300 becas para Haití

Cuando me enteré de que 93 haitianos habían llegado a México el martes por la tarde como becarios para hacer sus estudios en México, no pude más que aplaudir esta iniciativa del Gobierno de México. Fue Bruno Figueroa, director general de Cooperación Internacional para el Desarrollo de la Secretaría de Relaciones Exteriores, quien los acompañó desde Puerto Príncipe. Cada joven recibirá una beca del Gobierno de México para estudiar un curso de español, cultura mexicana y después iniciar su ciclo de estudios de licenciatura. La primera parte se conformó de 103 becarios y la tercera vendrá el año que viene. Hay que decir que el arribo a México del segundo contingente de estudiantes de Haití coincide con el 85º aniversario del establecimiento de relaciones diplomáticas entre nuestros países. Qué espléndida manera de darle la bienvenida a nuestros hermanos haitianos que tantas carencias han sufrido desde el terremoto del 2010 (6.9 en la escala Richter). Según la Embajada de México en Haití, el 80% de las familias desplazadas por el sismo ya han sido reubicadas. Las calles han sido pavimentadas de nuevo, pero falta mucho por hacer. Haití, el País más pobre de América, es aún una nación vulnerable donde continúan los problemas de pobreza, de inseguridad y de insalubridad.

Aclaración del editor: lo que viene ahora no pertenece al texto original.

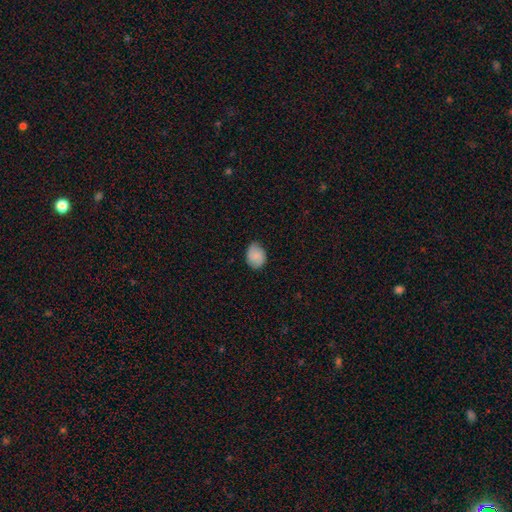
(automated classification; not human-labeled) Smooth or featured: smooth — 82% (featured or disk — 11%)
How rounded: in between — 57% (round — 42%)
Merging: none — 74% (minor disturbance — 22%)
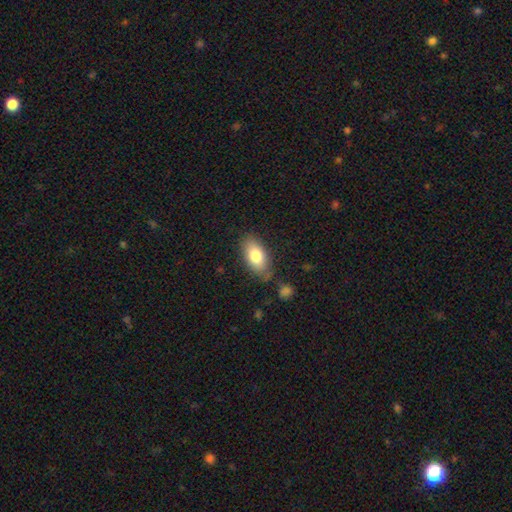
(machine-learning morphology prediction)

Estas 300 becas serán destinadas para que estos jóvenes estudien durante cuatro años carreras tecnológicas y politécnicas. El programa promueve el desarrollo sustentable y a largo plazo, en cinco sectores prioritarios: agricultura, educación, desarrollo económico y social, medio ambiente y salud. Se trata del programa de formación de recursos humanos más grande que tiene México actualmente para extranjeros.

A raíz de la tragedia del 2010, las autoridades haitianas y la comunidad internacional, a través de la ONU, se hacían muchas preguntas acerca de los retos del futuro de este País de herencias europeas y africanas. “¿Estará la capital (Puerto Príncipe) ubicada en el mismo lugar? ¿Cómo restablecer las capacidades de un Estado seriamente lastimado? ¿Cuál debe ser la vocación económica y productiva que antes del temblor ya conocía los mayores flagelos de pobreza del continente? ¿Cómo lidiar en el corto plazo con las carencias de unos siete millones de personas que han sido afectadas en mayor o en menor medida?”. Todas estas preguntas tenían que ver con la esencia misma de la identidad haitiana, con la manera en la que a las y los haitianos les urgía conjugar el “nosotros”.

Como jinete del Apocalipsis, tras el terremoto vinieron para Haití otras tragedias: el cólera y el temido “chikungunya” que en significa “la enfermedad del hombre encorvado (por los intensos dolores)”. Viene de África y se ha propagado en los cuatro costados del planeta. Es una suerte de dengue, un virus que nunca deja el cuerpo, genera fuertes dolores tanto articulares como musculares. Los haitianos mientras conversan entre ellos, comen o caminan por la calle, se la pasan aplaudiendo, es decir matando mosquitos con sus dos manos, que sobrevuelan constantemente sobre sus cabezas.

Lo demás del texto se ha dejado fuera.